8. The method of claim 4 wherein said oil comprises heavy oil and light oil.

The method according to any one of claims 1 to 3, characterized in that the current density of the current is in the range of 50 A/m ² to 800 A/m ² .

10. The method according to claim 9, wherein the current density of the current at 200 A / m ² to 800A / range between m ^2.

The method according to any one of claims 1 to 3, wherein the electrolyzed liquid has an oxidation-reduction potential of +500 mV or more to 400 mV or less.

The method according to any one of claims 1 to 3, characterized in that the electrolysis step can be operated continuously or intermittently.

The method according to any one of claims 1 to 3, characterized in that the electrolytic solution after the electrolysis step can be used for at least one of the following uses: petrochemical industry, sterilization, health drink, food washing, medical treatment , cosmetics, spray, deodorant, rust, plant growth, disinfection, pet/animal care, pool water spray, water storage, aquarium water, and purification.

14. A device for producing an electrolytic ion or electrolytic group in a liquid, the device comprising: an electrolytic cell for storing a liquid to be electrolyzed, the electrolytic cell comprising at least one cathode chamber, at least one anode chamber, and Full or partially filled with ions or groups of injection medium in the electrolytic cell;

A power source applies a direct current or a pulse current between the cathode electrode and the anode electrode for electrolysis.

15. Apparatus according to claim 14 wherein said electrolysis cell further comprises a membrane for separating said cathode chamber and said anode chamber.

16. Apparatus according to claim 15 wherein said membrane is made of a highly conductive material that allows ions or groups to pass through.

The apparatus according to any one of claims 14 to 16, wherein the electrolytic cell is formed into a cylinder, a rectangular parallelepiped or a square.

The device according to any one of claims 14 to 16, wherein the cathode electrode and the anode electrode are circular or flat mesh electrodes or plate electrodes.

The apparatus according to any one of claims 14 to 16, wherein the ion or group injection medium is activated carbon.

The device according to any one of claims 14 to 16, wherein the liquid to be electrolyzed is an aqueous solution or an oil.
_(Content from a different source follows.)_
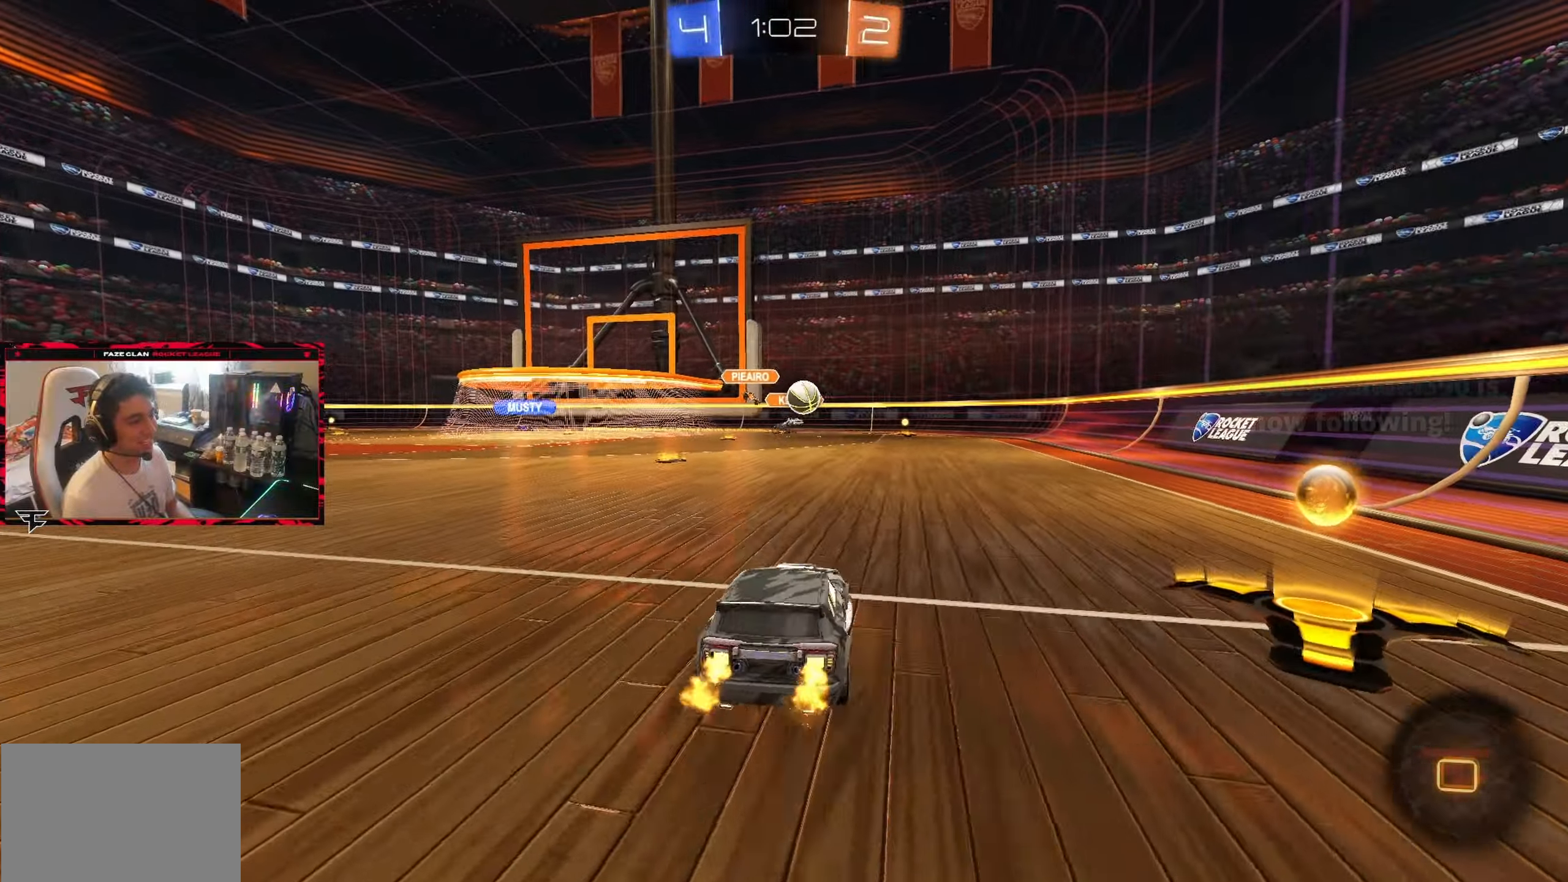
{"buttons": ["R2"], "left_stick": "right", "right_stick": "center", "events": [[317, "L1", "down"], [383, "L1", "up"]]}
21. Apparatus according to claim 20 wherein said aqueous solution comprises tap water, sea water, well water, industrial wastewater.

22. Apparatus according to claim 20 wherein said oil comprises heavy oil and light oil.

23. Apparatus according to any one of claims 14 to 16, wherein the current has a current density in the range of 50 A/m ² to 800 A/m ² .

24. The apparatus of one of claims 14 to 16 claims, characterized in that the current density of the current is in the range 200 A / m ² to 800A / m ^2.